So many poets, so little time. I barely dented my book collection, and left out so many other favorites. Next year, thirty more?

For the last day of National Poetry Month, I am pleased to recommend the poetry of my friend, Karen Whalley. I have loved Karen’s poems for nearly 30 years, ever since our mutual professor, Nelson Bentley, put us on a Castalia Reading program together. This poem, from her collection, The Rented Violin (Ausable Press, 2003), resides in the vast class of “poems I wish I had written.”

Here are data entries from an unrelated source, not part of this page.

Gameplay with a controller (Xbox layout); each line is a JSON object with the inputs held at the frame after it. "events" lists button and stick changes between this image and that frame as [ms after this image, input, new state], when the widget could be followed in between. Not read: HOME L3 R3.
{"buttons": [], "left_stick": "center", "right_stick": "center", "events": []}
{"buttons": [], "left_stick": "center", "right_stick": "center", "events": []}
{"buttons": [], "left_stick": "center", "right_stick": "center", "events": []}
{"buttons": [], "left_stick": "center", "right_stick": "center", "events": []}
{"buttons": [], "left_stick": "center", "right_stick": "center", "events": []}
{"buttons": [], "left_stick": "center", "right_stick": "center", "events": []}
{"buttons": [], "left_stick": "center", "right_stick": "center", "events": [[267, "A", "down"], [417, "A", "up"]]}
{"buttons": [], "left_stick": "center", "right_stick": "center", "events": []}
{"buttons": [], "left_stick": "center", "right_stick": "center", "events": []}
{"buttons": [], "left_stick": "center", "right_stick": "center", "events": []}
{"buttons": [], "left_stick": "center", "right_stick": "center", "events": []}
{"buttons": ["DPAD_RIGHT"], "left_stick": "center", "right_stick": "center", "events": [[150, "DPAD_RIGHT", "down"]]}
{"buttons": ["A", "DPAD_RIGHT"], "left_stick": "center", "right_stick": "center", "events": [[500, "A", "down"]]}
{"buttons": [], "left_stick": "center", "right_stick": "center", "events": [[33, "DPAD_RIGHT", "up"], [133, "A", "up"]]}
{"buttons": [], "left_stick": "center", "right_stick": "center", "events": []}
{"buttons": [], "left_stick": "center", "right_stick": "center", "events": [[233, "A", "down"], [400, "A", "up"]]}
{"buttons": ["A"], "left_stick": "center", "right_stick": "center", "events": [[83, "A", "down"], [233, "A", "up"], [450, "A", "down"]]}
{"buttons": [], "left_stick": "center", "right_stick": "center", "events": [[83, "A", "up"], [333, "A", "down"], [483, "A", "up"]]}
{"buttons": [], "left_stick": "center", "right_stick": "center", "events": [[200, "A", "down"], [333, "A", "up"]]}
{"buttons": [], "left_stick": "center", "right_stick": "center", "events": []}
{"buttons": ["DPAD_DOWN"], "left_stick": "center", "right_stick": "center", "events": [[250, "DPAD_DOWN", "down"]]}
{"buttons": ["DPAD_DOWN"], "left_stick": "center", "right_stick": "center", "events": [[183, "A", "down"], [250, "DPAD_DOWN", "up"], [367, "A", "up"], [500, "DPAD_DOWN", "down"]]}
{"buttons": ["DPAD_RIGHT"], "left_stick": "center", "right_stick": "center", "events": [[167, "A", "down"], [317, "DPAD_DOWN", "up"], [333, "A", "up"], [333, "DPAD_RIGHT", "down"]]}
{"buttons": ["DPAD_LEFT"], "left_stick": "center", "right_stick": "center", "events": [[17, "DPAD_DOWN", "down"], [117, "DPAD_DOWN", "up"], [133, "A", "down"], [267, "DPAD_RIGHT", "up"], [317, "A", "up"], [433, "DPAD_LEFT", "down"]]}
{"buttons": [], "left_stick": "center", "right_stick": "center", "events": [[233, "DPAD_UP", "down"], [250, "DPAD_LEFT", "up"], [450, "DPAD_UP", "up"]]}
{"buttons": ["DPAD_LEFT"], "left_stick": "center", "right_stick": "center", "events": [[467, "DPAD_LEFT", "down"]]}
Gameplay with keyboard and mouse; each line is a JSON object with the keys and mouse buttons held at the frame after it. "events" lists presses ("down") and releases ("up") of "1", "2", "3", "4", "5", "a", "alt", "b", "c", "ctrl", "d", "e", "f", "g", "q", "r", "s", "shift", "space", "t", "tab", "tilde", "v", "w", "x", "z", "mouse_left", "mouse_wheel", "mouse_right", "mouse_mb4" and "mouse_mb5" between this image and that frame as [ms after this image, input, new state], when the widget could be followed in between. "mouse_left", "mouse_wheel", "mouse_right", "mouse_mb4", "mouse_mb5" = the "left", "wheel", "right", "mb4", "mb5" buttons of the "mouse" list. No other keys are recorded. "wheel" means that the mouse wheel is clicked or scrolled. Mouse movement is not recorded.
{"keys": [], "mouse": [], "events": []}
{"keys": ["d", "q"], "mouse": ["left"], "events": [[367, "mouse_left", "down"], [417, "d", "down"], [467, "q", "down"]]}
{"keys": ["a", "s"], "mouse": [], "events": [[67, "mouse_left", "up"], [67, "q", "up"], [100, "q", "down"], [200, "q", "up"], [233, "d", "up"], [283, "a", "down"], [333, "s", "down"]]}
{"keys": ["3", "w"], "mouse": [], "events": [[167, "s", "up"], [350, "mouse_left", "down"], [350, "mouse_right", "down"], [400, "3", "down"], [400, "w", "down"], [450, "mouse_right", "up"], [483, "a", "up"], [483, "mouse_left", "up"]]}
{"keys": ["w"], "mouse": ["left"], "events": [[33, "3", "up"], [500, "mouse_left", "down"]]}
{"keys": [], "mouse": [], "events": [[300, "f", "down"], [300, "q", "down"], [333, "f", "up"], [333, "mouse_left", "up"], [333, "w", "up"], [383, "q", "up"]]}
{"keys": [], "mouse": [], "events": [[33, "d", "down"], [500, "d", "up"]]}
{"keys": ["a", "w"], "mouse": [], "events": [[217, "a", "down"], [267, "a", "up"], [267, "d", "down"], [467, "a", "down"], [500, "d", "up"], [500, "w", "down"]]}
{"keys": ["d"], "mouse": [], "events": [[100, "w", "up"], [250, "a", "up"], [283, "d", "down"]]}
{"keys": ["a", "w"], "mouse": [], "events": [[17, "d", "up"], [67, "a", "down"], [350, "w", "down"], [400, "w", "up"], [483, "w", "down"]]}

If I were giving assignments, this one might inspire us to write about what-happened, vs. what-didn’t-happen, and what that might have looked like.

FAMILY OF HARD WORKERS

I would like to forget
That I come from a family of hard workers:
Grandfather of axe handles carved
For the Georgia railroad, Grandmother
Of thirteen children flinging feed for the chickens
From a fifty-pound bag, forgive me,
I forget you. And if my father glorifies
What is, in actuality, a certain lack of choices
On the part of his relatives
Who rose at the cock’s crow
And made a day so similar to the one before it
That if someone asked what they’d done that day,
They would stand with their hands in their pockets
Then give you their one answer:
I whittled an axe handle. I fed the chickens. 
Then forgive me for not doing that, too.

Once, I kept a carved statue of a horse
On my window sill,
The right front leg crooked, like a little finger
Which made the horse seem always in motion.
It’s all I remember about the horse,
The arched leg ready to step
Into the green pastures of my imagination
And thrum with its hooves,
Churning up grass, unhaltered, unsaddled,
Its huge head rivening the wind.
Better if my family had said:
You come from a family
Where beauty matters.
Look at the horse, now,
Running for joy. 

–Karen Whalley

Finally, I can’t resist adding a link to Kathleen Flenniken’s The Far Field, with a poem by Professor Bentley: http://kathleenflenniken.com/blog/?p=1951.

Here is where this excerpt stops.